The ‘images’ in Bored Ape Yacht Club (BAYC) form a collection of 10,000 ape avatars launched in April 2021 by Yuga Labs. Like Larva Labs’ Cryptopunks, the Bored Apes all have unique characteristics. They are therefore valued according to their rarity. Acclaimed by celebrities from the world of entertainment and sport, including Eminem and Justin Bieber, their popularity and prices are exploding on online platforms, as well as on the regulated auction market: on 9 September 2021, a batch of 101 Bored Ape Yacht Club sold for $24.4 million at Sotheby’s. This result put the Yuga Labs startup into 66th place in our global ranking of artists by annual auction turnover, just behind Frida Kahlo.

New sales protocols

In April 2021, the first major NFT sale organized by Sotheby’s in collaboration with PAK brought together 3,000 active buyers and generated $16.8 million.
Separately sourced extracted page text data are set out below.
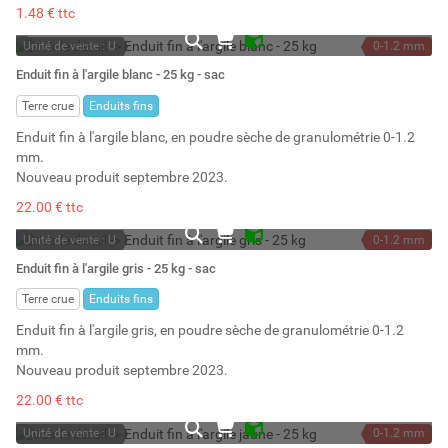
1.48 € ttc
Unité de vente : U
0-1.2 mm
En stock
25 kg
Enduit fin à l'argile blanc - 25 kg - sac
Stock : 116
20 l
Terre crue
Enduits fins
Enduit fin à l'argile blanc, en poudre sèche de granulométrie 0-1.2
mm.
Nouveau produit septembre 2023.
22.00 € ttc
Unité de vente : U
0-1.2 mm
En stock
25 kg
Enduit fin à l'argile gris - 25 kg - sac
Stock : 91
20 l
Terre crue
Enduits fins
Enduit fin à l'argile gris, en poudre sèche de granulométrie 0-1.2
mm.
Nouveau produit septembre 2023.
22.00 € ttc
Unité de vente : U
0-1.2 mm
Entitled “The Fungible Collection”, the sale implemented an unprecedented protocol for Sotheby’s: for three days, buyers could acquire digital “cubes” (23,598 in total) in 15-minute slots only and sold not at auction, but rather at evolving fixed prices.

Pak: The Fungible Collection

Pak: The Fungible Collection

The advantage of buying several NFTs rather than just one was based on the combinatorial properties of these cubes, a buyer owning several “cubes” being able to combine them in his digital wallet, ie, to merge several NFTs of solitary cubes into a single more complex work.

In December, Pak created another surprise by selling, on Nifty Gateway, 266,445 “mass units” in the form of NFTs, the combination of which makes up a work titled The Merge.

The Merge did not yet exist at the time of the sale. No one knew what it was going to look like. By buying a part of this unknown, each collector contributed to its total realization. By creating interactivity with his collectors, Pak not only gives them the key to his universe/metaverse, he also gives his community an active role in building the creative and economic value of the work.

These mass units were purchased by 29,000 different buyers using a price strategy in fixed increments during the 48 hours of the sale. Eye-watering, the total amount generated by The Merge ($91.8 million) was more than the price paid for Jeff Koons’ sculpture Rabbit (1986) in 2019 ($91.1 million), the most expensive artwork by a living artist ever sold on the regulated auction market.